Monday, 24 February 2014

Cameron rolls back, rolls over – what will be his next trick?

 

October 25, 2013
David Cameron’s call for a “roll back” of green energy surcharges shows that the Government is now making up energy policy as it goes along.
He was quick to lambast Ed Miliband for announcing an energy price cap if Labour wins the next election – rightly pointing out that this would have a catastrophic impact on confidence in plans for energy infrastructure investment. Yet, almost without pausing for breath, he turns round and announces a review of the system for raising funds to pay for…energy infrastructure investment.
This is not only breathtaking hypocrisy and politicking of the worst kind; it shows a complete failure to understand our energy market and our country’s needs. Even his coalition partners the Lib Dems say he is panicking. His language at the despatch box betrayed his lack of poise on this issue. He might believe that Ed Miliband is a ‘con man’, but he was ill advised to voice that out loud.
He also conveniently forgets that the Climate Change Act of 2008 went through with support from both sides of the House – and green surcharges are a direct result of that Act.
Mortgaging the future
The Hinkley Point nuclear deal in the same week should give him further pause for thought. To get the nuclear deal over the line, he had to guarantee investors double the current price of electricity – in other words, he has mortgaged future domestic energy bills.

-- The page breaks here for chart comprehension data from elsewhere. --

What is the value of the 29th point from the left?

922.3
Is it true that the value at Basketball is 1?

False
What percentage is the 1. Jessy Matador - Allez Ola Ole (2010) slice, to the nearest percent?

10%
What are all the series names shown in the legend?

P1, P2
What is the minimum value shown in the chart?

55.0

Green surcharges are not the whole reason our energy bills are rising – and it is hard to believe that Cameron doesn’t know that. The real reason is that we cannot control the wholesale market. Pension funds, who for so long saw utilities as core investments, no longer consider them the stable deliverers of returns and have disinvested. You would have expected the Tories to understand these pretty basic economic facts.

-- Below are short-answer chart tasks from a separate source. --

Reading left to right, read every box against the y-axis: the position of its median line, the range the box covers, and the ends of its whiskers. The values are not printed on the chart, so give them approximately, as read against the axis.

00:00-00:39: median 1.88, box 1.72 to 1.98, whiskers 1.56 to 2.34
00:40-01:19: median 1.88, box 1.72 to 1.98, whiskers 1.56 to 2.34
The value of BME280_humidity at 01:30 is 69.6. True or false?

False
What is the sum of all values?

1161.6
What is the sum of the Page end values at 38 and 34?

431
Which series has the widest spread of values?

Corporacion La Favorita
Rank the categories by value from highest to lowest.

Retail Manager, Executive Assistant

The big energy companies and investors didn’t like the look of the risk profile surrounding UK nuclear infrastructure so would only invest if the Government agreed to pay a high price.
According to the Climate Change Committee, the independent body advising the Government on how to meet our carbon reduction targets, household energy bills rose by an average of £520 between 2004 and 2012. Of that increase, £35 went towards supporting renewable power and £45 was invested in energy efficiency measures. Mr Cameron told the Commons that green charges had added £112 to the average annual energy bill.
Collapse
Even if his sums are right (and his own advisers are wrong); the addition of less than £10 a month to bills is hardly life changing – the collapse of our future energy infrastructure definitely would be.

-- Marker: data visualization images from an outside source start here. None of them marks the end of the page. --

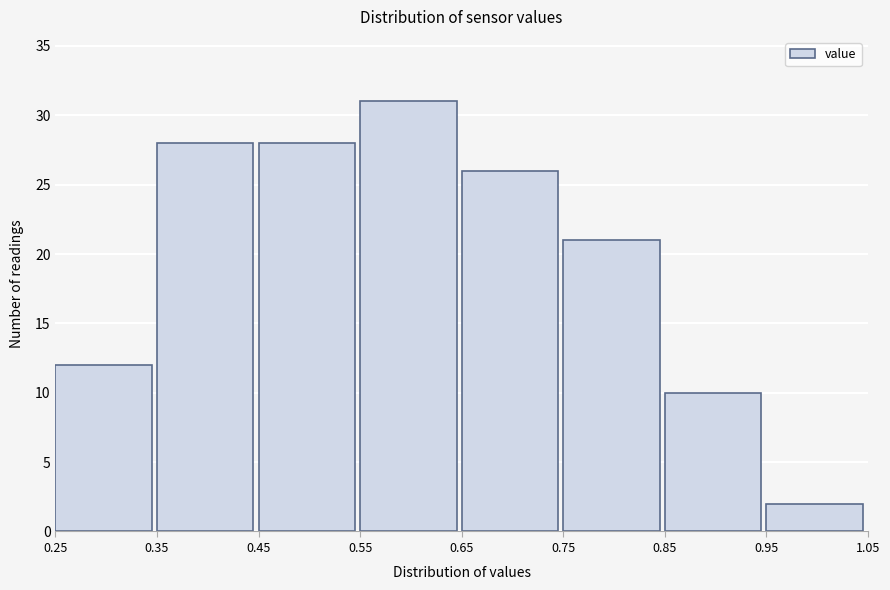

Which range on the x-axis has the tallest bar?

0.55 to 0.65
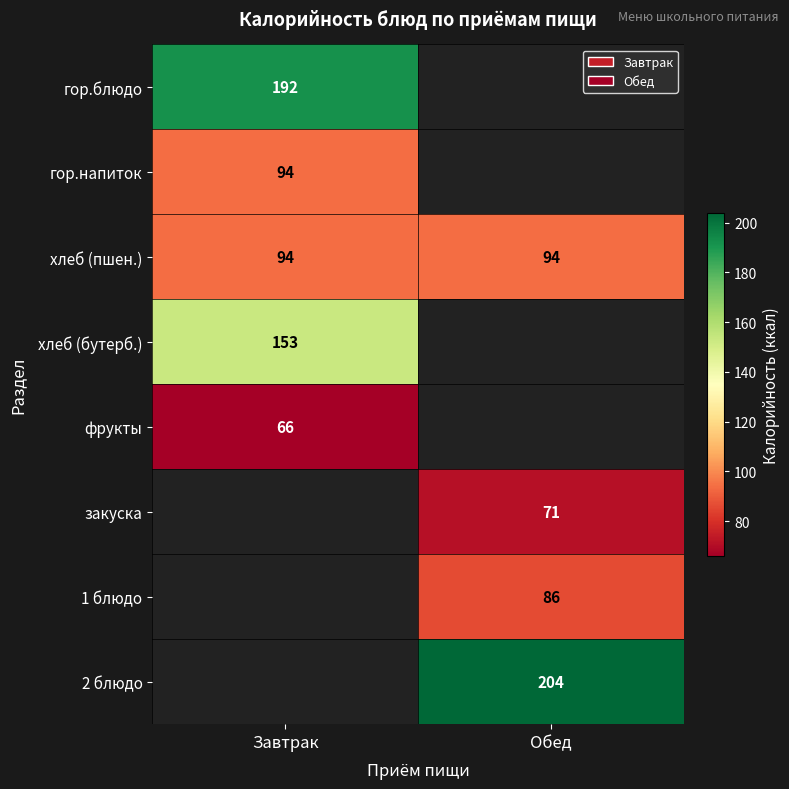

What is the maximum value shown in the chart?

204.0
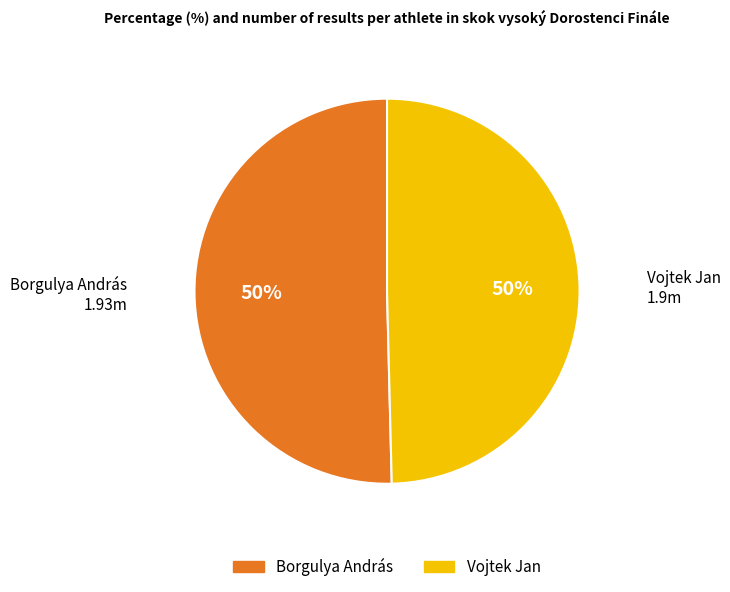

True or false: Vojtek Jan accounts for 62% of the total.

False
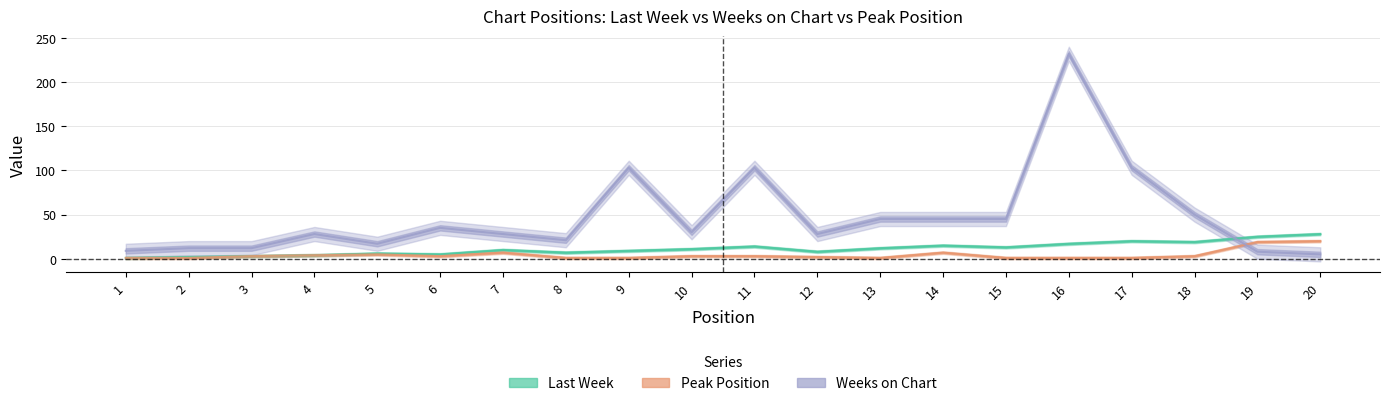

How many categories are shown in the chart?

20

Our industry has continually reminded the Government that you will only solve the problem of dwindling energy supplies with long-term policy decisions – yet both the Labour administration and the current coalition have flip flopped over this issue more than any other.
They managed to stick to their guns on petrol, though. Taxes account for more than 80% of what we pay at the pump and there were huge, violent protests in 2000 when we were paying around 80p per litre. Now, as we move towards £2.50 the protestors have melted away and there is much greater focus on the efficiency and reliability of vehicles to ensure they consume less fuel.
How about applying the same principle to buildings? Investment now in sustainable energy supplies will keep prices down in the future; but the most valuable energy is the energy we don’t use – so the big investment should be in energy efficiency. The Government has a perfectly good scheme in place for retrofitting every home in the country, but it is going nowhere.
Forgotten flagship
The Green Deal is rapidly becoming the forgotten ‘flagship’ policy because the “greenest government ever” has failed to invest in it. Not only has it not publicised it properly, it has allowed the loan repayments to be saddled with a 7% interest charge that is putting households off.
If the Government is prepared to mortgage future energy bills against nuclear energy and act as lender of last resort through Help to Buy, why can’t it make much more modest investments in energy saving? Underwriting the Green Deal so that it is cost neutral to homeowners, would turn the 80,000+ assessments that have been carried out into projects – currently only around 500 families have registered to convert their Green Deal assessment into an actual project.
Cameron should go further and incentivise the scheme by introducing lower council tax rates and stamp duty for energy efficient homes. This would lead to the nationwide rollout of energy efficient measures that would ensure households use less energy and, therefore, pay less now and in the future. The results would be visible long before Hinkley Point comes on stream.
It is pretty basic economics, but it does mean you have to stop making things up as you go along and playing party politics with our future.
Oh, and you have to believe there is a future beyond the next election.